Here’s the selection from Desmond:
There is, also, a sadder irony. Darwin’s was a blinkered humanism. It reflected the conflicted nature of British society, where half the nation was trying to free slaves, while their expatriate peers in Australia and elsewhere were busy exterminating nomadic aborigines in the name of economic progress. In the economic depression that began in the late 1830s, some 400,000 unemployed were shipped from Britain to the colonies annually. The boatloads devastated local cultures to the extent that the annihilation of all aboriginal peoples was projected within a century.

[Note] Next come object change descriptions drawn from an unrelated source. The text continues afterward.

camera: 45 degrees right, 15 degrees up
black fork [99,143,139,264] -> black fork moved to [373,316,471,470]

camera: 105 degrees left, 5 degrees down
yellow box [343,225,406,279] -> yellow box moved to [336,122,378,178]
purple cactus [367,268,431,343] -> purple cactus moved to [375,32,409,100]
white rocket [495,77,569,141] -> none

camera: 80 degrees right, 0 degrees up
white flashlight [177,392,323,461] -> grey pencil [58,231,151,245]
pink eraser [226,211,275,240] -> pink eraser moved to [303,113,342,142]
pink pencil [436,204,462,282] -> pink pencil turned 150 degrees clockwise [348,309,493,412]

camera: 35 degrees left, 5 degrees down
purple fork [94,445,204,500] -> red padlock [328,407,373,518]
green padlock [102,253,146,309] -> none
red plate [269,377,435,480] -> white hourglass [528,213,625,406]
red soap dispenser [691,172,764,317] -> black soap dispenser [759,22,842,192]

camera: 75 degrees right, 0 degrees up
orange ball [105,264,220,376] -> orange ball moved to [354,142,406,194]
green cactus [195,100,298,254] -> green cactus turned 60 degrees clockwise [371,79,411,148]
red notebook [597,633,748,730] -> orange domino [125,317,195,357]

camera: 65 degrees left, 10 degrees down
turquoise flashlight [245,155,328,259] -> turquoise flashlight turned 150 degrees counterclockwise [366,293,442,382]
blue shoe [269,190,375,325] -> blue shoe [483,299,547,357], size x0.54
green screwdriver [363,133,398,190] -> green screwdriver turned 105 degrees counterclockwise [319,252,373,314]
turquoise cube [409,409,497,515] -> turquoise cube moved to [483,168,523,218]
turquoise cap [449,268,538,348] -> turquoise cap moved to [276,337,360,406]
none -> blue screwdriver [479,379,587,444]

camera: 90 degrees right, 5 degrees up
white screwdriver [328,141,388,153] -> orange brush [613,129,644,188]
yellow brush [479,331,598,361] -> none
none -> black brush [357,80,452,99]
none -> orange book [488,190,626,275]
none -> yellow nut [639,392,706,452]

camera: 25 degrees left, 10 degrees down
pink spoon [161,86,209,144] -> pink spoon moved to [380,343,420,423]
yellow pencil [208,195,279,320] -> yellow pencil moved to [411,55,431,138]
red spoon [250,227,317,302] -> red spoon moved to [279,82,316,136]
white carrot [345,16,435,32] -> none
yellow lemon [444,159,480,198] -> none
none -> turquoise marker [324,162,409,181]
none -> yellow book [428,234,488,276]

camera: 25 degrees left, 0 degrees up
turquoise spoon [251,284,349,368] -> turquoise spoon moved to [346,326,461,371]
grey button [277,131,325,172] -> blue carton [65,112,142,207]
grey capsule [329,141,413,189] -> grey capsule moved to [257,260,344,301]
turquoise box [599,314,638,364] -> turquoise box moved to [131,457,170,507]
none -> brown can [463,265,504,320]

Darwin himself had witnessed ethnic-cleansing on a world scale: the pampas Indians in Argentina butchered by General Rosas’s gauchos to clear the ground for cattle; the last Tasmanians herded into camps. The Beagle arrived amid the Xhosa wars in the Cape, at the start of the Boers “great trek.” Such events prefigured a darker side to Darwinism; and Darwin’s own vision became bleaker after he read Malthus on the wars and famine stemming from population pressures. He used Malthusian ideas to normalise and naturalise the colonial genocide, making it part of the evolutionary process, suggesting how such conflict was not only “natural,” but beneficial (inasmuch as the “fitter” survivors carried the human race forward). The uncivilised peoples of the plains were going the way of the megafauna he found fossilised under their feet. But Darwin took colonial conflict as an inevitability to be explained, not a policy choice to be challenged. It is a supreme irony that the gentle, squeamish abolitionist should end up justifying colonial eradication.
He didn’t see the incongruity. And as the years passed he adopted more of the attitudes of his gentlemanly class about the “higher” moral, technological and intellectual order achieved by white Europeans. Sixty-two by the time he announced his views on human evolution, in The Descent of Man (1871), he was now mired in his contemporaries’ “ladder” image of world cultures, with whites on the top civilisational rung and blacks at the bottom. The notion of a unilinear “higher” and “lower,” denounced in his old notebooks as meaningless, was effectively reinstated in cultural terms. He was following the trend, but in shifting the emphasis from a biological racial kinship to a single cultural yardstick for all races, standardised on western achievements, his science failed to live up to its early emancipatory promise.
“Darwinism,” then, was never distinct from “social Darwinism.” It is traditional to deflect blame away from Darwin himself for all the unpleasant social implications of this phrase, keeping his theory of natural selection scientific and ideologically untainted—the blame is conveniently shunted off on to his young contemporary Herbert Spencer. But this attempt to protect the purity of Darwinism won’t wash. Indeed, Darwin, who thought Spencer a windbag, would not have recognised a separate category of “social Darwinism”—for him, the “social” was integral to his system. He dealt with race, slavery, genocide and colonial conflict from the first: his theory of evolution was intended to explain society.
So one has to live with Darwin warts and all. He was a man of his time, a mirror to his culture; racist while also race-saving, distressed by cruelty as he naturalised genocide, able to pass the blame to nature, rather than man. History is messy and Darwin was always a paradoxical thinker, the more so as he began to bend with the breeze late in life.
To celebrate historical figures we have first to understand them. In 2009, 200 years after his birth, it is time to switch the spotlight onto the younger Darwin—the man whose belief in human brotherhood transmuted into an evolutionary theory of common descent. Rather than being morally subversive, as his Christian critics claim, Darwin’s achievement was morally grounded. Rather than being a dispassionate practice, his science had a humanitarian drive. It made brothers and sisters not only of all human races, but of all life.